* _YOUR OBJECTIVE_
Each line of the data that includes "Courtyard" must be copied.

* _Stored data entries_
+++

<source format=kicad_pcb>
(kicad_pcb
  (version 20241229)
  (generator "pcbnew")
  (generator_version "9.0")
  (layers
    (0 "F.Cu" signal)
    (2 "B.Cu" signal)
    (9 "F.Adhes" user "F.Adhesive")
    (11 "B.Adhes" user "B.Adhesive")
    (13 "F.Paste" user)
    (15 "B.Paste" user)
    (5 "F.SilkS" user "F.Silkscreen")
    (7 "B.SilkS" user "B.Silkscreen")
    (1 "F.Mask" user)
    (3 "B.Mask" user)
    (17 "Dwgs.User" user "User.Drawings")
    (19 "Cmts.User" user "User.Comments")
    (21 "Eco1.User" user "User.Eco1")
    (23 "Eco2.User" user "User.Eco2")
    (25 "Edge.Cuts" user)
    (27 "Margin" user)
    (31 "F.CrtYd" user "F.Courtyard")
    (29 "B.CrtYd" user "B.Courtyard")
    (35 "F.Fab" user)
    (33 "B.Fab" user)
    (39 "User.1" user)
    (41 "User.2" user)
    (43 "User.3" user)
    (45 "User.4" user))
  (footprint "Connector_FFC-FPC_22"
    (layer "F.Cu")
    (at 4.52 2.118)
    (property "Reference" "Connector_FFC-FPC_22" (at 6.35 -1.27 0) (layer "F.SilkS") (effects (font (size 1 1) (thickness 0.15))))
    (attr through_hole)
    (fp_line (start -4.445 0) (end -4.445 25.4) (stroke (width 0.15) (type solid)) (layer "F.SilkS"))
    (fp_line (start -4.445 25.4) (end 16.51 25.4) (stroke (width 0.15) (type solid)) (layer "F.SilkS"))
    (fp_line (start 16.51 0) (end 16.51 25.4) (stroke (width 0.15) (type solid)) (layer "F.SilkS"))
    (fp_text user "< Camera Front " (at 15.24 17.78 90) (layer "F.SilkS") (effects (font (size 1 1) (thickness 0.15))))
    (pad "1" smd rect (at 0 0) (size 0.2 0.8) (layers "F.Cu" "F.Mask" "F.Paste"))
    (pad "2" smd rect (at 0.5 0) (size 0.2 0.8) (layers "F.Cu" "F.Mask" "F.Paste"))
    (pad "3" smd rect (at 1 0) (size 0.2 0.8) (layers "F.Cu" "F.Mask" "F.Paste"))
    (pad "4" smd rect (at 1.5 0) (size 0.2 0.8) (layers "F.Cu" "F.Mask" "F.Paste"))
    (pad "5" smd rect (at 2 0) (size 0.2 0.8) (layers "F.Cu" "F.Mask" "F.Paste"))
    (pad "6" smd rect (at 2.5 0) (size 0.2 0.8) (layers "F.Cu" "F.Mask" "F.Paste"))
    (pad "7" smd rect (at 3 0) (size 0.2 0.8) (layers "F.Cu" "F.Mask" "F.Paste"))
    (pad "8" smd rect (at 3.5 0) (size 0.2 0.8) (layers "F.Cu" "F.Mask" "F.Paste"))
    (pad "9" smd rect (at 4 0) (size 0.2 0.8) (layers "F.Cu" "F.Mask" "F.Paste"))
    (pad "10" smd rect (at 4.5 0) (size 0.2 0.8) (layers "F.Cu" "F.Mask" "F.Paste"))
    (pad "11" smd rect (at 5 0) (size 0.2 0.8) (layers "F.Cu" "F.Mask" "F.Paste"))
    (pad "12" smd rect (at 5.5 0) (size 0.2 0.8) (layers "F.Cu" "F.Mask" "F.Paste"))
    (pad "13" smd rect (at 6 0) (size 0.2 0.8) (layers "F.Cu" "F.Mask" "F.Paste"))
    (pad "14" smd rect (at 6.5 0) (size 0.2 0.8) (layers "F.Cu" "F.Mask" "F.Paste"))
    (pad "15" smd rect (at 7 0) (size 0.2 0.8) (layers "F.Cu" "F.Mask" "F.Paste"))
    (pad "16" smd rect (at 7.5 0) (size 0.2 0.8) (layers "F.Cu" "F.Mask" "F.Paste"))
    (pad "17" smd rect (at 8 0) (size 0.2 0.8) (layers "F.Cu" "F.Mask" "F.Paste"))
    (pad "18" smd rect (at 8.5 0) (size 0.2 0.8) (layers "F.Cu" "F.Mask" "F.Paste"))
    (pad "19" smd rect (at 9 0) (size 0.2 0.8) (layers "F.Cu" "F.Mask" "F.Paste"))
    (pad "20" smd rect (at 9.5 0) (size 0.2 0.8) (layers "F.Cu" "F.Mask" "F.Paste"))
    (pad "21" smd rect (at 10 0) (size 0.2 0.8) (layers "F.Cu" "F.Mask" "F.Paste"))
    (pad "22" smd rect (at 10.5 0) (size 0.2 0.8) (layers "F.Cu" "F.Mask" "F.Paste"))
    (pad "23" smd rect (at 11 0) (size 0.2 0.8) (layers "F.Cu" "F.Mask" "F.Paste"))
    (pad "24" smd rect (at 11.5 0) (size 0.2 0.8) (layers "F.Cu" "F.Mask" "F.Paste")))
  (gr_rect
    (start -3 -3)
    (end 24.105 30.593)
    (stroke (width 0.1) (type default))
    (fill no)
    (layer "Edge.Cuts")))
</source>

+++

* _OUTPUT FOR THIS EXERCISE_
    (31 "F.CrtYd" user "F.Courtyard")
    (29 "B.CrtYd" user "B.Courtyard")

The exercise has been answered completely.